C'est un trésor national que la France vient de perdre. Les Japonais, qui ont conscience de la beauté qu’il y a à préserver et transmettre, accordent à certaines personnes un statut très officiel de "trésor national vivant". Jacques Puisais, qui vient de disparaître à l’âge de 93 ans, aurait mérité ce statut, si la France était moins oublieuse. Parce qu’avec lui disparaît une masse de connaissances et de sagesse. On a cette impression d’assister à l’incendie de la bibliothèque de Constantinople.
Que dire de lui ? Qu’il était philosophe du goût. Qu’il était sans doute le plus fin connaisseur du patrimoine agricole et viticole français.

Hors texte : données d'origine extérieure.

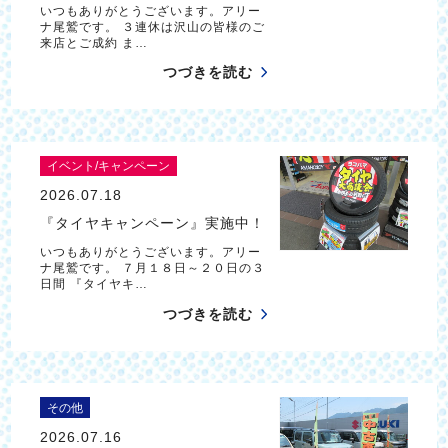
いつもありがとうございます。アリー
ナ尾鷲です。 ３連休は沢山の皆様のご
来店とご成約 ま…
つづきを読む
イベント/キャンペーン
2026.07.18
『タイヤキャンペーン』実施中！
いつもありがとうございます。アリー
ナ尾鷲です。 ７月１８日～２０日の３
日間 『タイヤキ…
つづきを読む
その他
2026.07.16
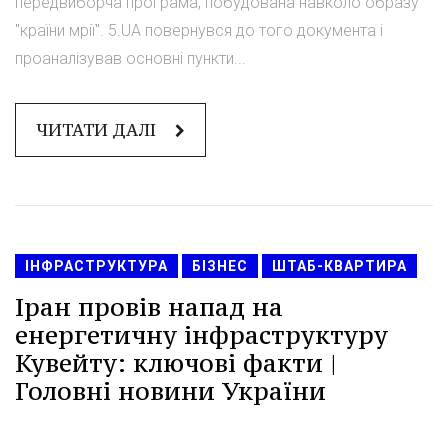
передвиборча програма, побудована навколо образу
"країни мрії". 5.UA повернувся до того документа і
проаналізував основні пункти...
ЧИТАТИ ДАЛІ
ІНФРАСТРУКТУРА
БІЗНЕС
ШТАБ-КВАРТИРА
Іран провів напад на
енергетичну інфраструктуру
Кувейту: ключові факти |
Головні новини України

Qu’il a classé en AOP une grande part des vignobles dont nous buvons avec délice les productions. Qu’il vivait à Chinon, au pays de François Rabelais, le premier des humanistes. Qu’il distinguait à l’aveugle la chair d’un coq vierge de celle d’un coq qui a vu la poule.
Un philosophe du goût, c’est d’abord quelqu’un qui a compris avant tout le monde l’importance fondamentale de ce que nous mangeons. La traçabilité, les circuits courts, la lutte contre l’industrialisation de l’agriculture, tout cela était présent dans ses réflexions il y a plus de quarante ans. Mais il l’articulait autour d’une pensée profondément humaniste.

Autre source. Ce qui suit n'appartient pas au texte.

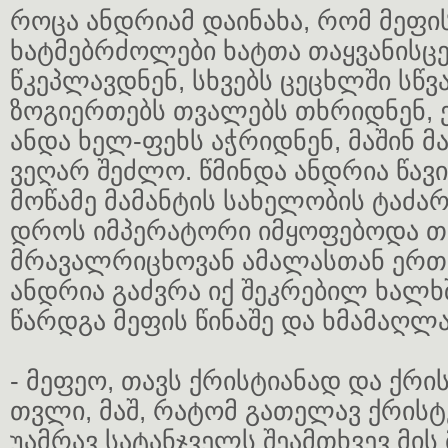
როცა ანდრიამ დაინახა, რომ მეფი
ხატმებრძოლები ხატთა თაყვანისცე
წკეპლავდნენ, სხვებს ცეცხლში სწვ
ზოგიერთებს თვალებს თხრიდნენ, ე
ანდა ხელ-ფეხს აჭრიდნენ, მაშინ მ
ვეღარ შეძლო. წმინდა ანდრია წავ
მოწამე მამანტის სახელობის ტაძარ
დროს იმპერატორი იმყოფებოდა თ
მრავალრიცხოვან ამალასთან ერთა
ანდრია გაძვრა იქ შეკრებილ ხალხ
წარდგა მეფის წინაშე და ხმამაღლა
- მეფეო, თავს ქრისტიანად და ქრი
თვლი, მაშ, რატომ გათელავ ქრისტ
უამრავ სატანჯველს შეამთხვევ მის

Comment l’homme peut-il être heureux si on le coupe du lien essentiel qu’il entretient avec le monde qui l’entoure, avec le cycle du vivant, auquel il prend part lui-même ? Et ce lien, c’est celui qu’il noue à l’aide de ses cinq sens. C’est parce que nous percevons l’air, la lumière, parce que nous touchons les objets qui nous entourent que notre intelligence se développe. L’homme est façonné, construit par sa sensorialité, d’où ce concept de psychosensorialité forgé par Jacques Puisais.
Et parmi ces perceptions, il y a donc le goût. Le goût en tant qu’expérience qui fait intervenir les cinq sens. Que vous mangiez une pomme ou un morceau de pain, la façon dont vous allez nommer vos sensations, ce que vous racontent cette pomme ou ce pain, vont inscrire en vous un souvenir, un vécu. Et vous apprendrez à vous faire plaisir avec ces simples aliments si vous leur donnez du temps et si eux ont quelque chose à raconter, une histoire, une géographie, le travail d’un homme, plutôt qu’un processus industriel.
Jacques Puisais ne parlait pas de repas mais d’instant de table, comme une cérémonie dans laquelle nous sacrifions du vivant pour perpétuer notre propre vie. Et il avait passé sa vie, en fondant l’institut français du goût, à concevoir une pédagogie pour réapprendre aux enfants à goûter, à nommer leurs sensations et à s’émanciper des goûts préfabriqués dictés par la publicité. Il m’avait demandé il y a quelques années d’en prendre la présidence. Pour que nos enfants deviennent des adultes libres.